Antibody Response after Homologous and Heterologous Prime-Boost COVID-19 Vaccination in a Bangladeshi Residential University Cohort.
Nihad AdnanMd Ahsanul HaqSalma AkterS M Shafiul Alam SajalMd Fokhrul IslamTaslin Jahan MouMohd Raeed JamiruddinFatema Tuz JubydaMd Salequl IslamJamsheda Ferdous TuliSyeda Moriam LizaSharif HossainZinia IslamSohel AhmedShahad Saif KhandkerRubel HossainMd Firoz AhmedMohib Ullah KhondokerNafisa AzmudaMd Anowar Khasru ParvezPublished in: Vaccines (2024)
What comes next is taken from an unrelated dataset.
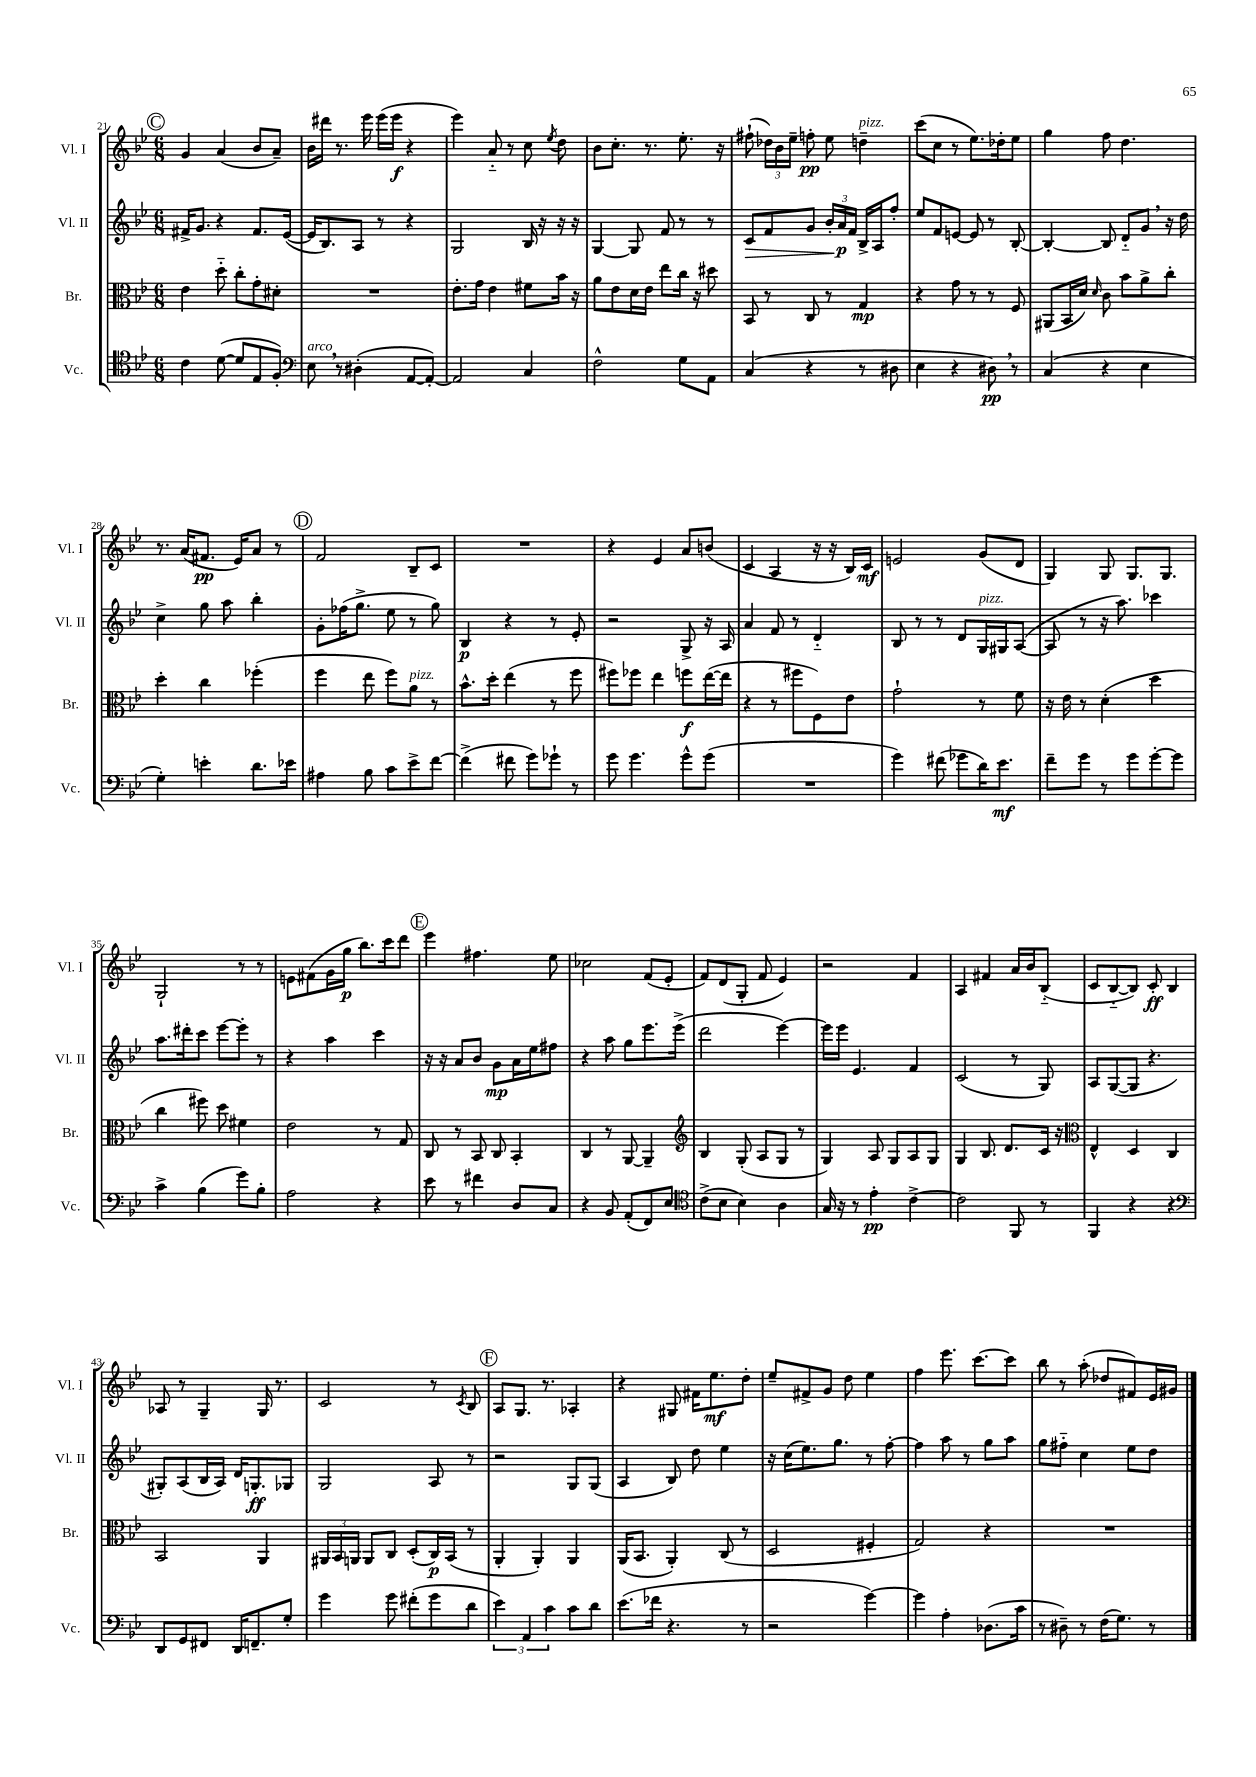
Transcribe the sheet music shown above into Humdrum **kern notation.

COVID-19 vaccination strategies, including heterologous prime-boost regimens and additional booster doses, aim to optimize immune responses. However, seroepidemiological studies on immune responses to different COVID-19 vaccine types and schedules remain limited. This study investigated antibody levels following homologous and heterologous prime-and-boost COVID-19 vaccination in Bangladesh. In a cohort of 606 participants who received first/second/booster doses of vaccines (AstraZeneca, Moderna, Pfizer-BioNTech, and Sinopharm), anti-spike IgG and anti-nucleocapsid IgG levels were measured. Antibody titer variations with respect to age, gender, intervals between doses, and prior infection status were analyzed. mRNA vaccines elicited the highest antibody levels after homologous and heterologous boosting. The AstraZeneca booster resulted in a sharp titer decline rate of ~0.04 units per day. Second or booster vaccine doses significantly increased antibody levels, especially in males ( p < 0.05). Older age correlated with higher titers, likely reflecting previous infection, which was further confirmed by the elevation of anti-nucleocapsid IgG levels. About 95.5% of non-Sinopharm recipients were anti-nucleocapsid IgG positive, suggesting prior exposure exceeding self-reported infections (12.5%). mRNA and heterologous COVID-19 boosting enhances humoral immunity over homologous prime-boost vector/inactivated vaccination. However, waning immunity merits further investigation across vaccine platforms.